Uniform Circular Motion
Key Concepts
- Velocity in uniform circular motion is constant and is always tangent to the circular path. In other words, it is perpendicular to the radius of the circle.
- Since the direction is always changing, an object in circular motion always has to be accelerating.
- This is called the centripetal acceleration which always points towards the center of the path.
- Centripetal force is the force required to apply the centripetal acceleration.
- Any force can apply the centripetal force necessary to keep an object in circular motion. Some examples are:
- Tension from a string tied to a ball being swung in a circle.
- The normal force from the walls of a bucket being swung in a circle.

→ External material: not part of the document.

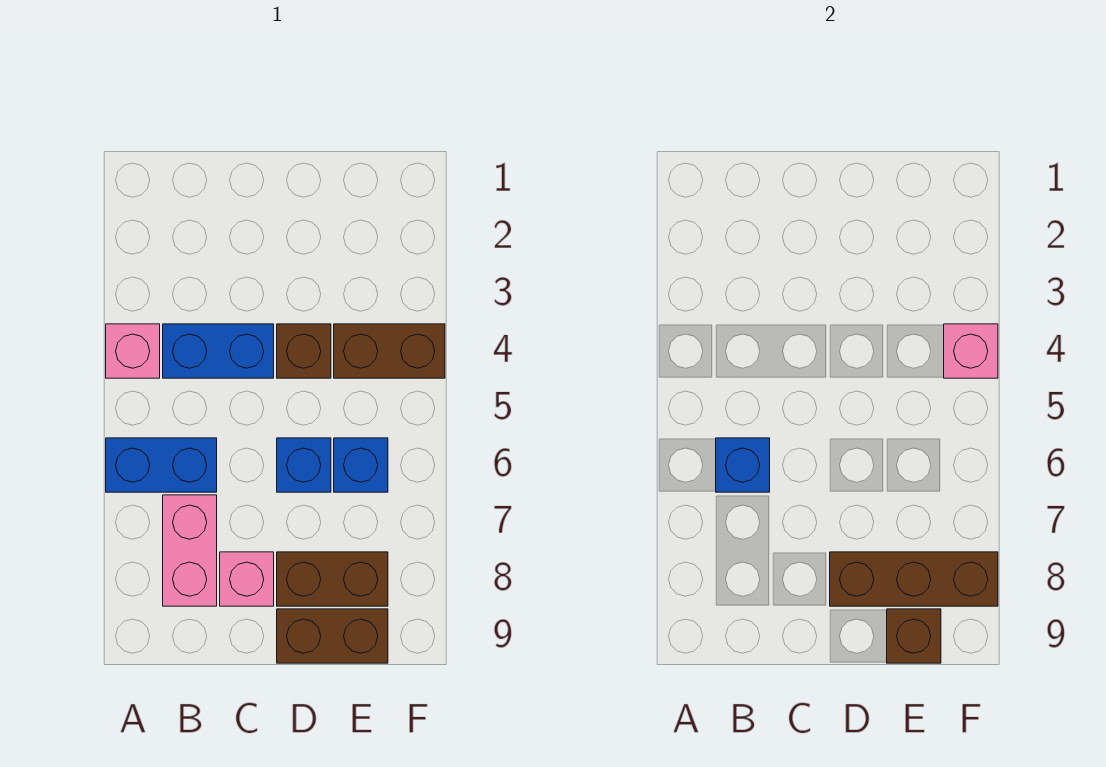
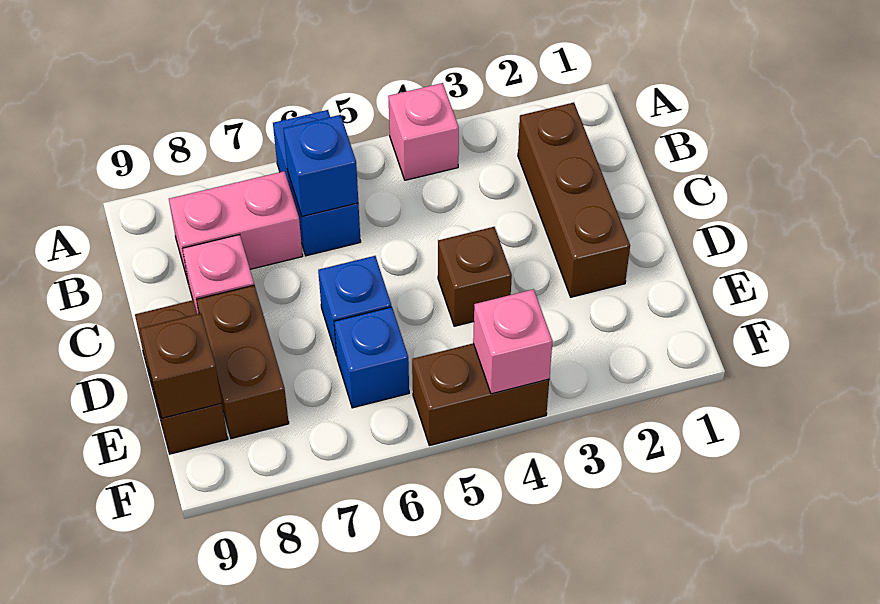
blue 1x2 brick [163,324,274,378] -> none
brown 1x3 brick [830,552,998,606] -> brown 1x3 brick moved to [518,103,630,297]
brown 1x2 brick [334,324,445,378] -> brown 1x2 brick turned to [412,343,549,446]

- Gravity between the Earth revolving around the Sun.
- Friction between a turning car’s tires and the ground.
- Since the centripetal force must be present, the net force in circular motion problems can never be 0.
Circular Motion Equations
- Velocity = v = x/t = C/t = 2πr/t
- C = circumference
- Centripetal acceleration = a꜀ = v²/r
- Centripetal force = F꜀ = ma꜀ = mv²/r
Solving Circular Motion Problems
Everything is pretty much the same as force problems except v = 2πr/t, a = a꜀, and F = F꜀.
- Read the question.
- Draw a diagram showing all the forces acting on the object (no components).
- Write the statement ΣF = mv²/r.
- Replace ΣF with all of the given/implied forces involved in the problem.
- Expand the forces if possible (e.g w = weight = mg).
- Isolate the variable you are solving for.
- Input values.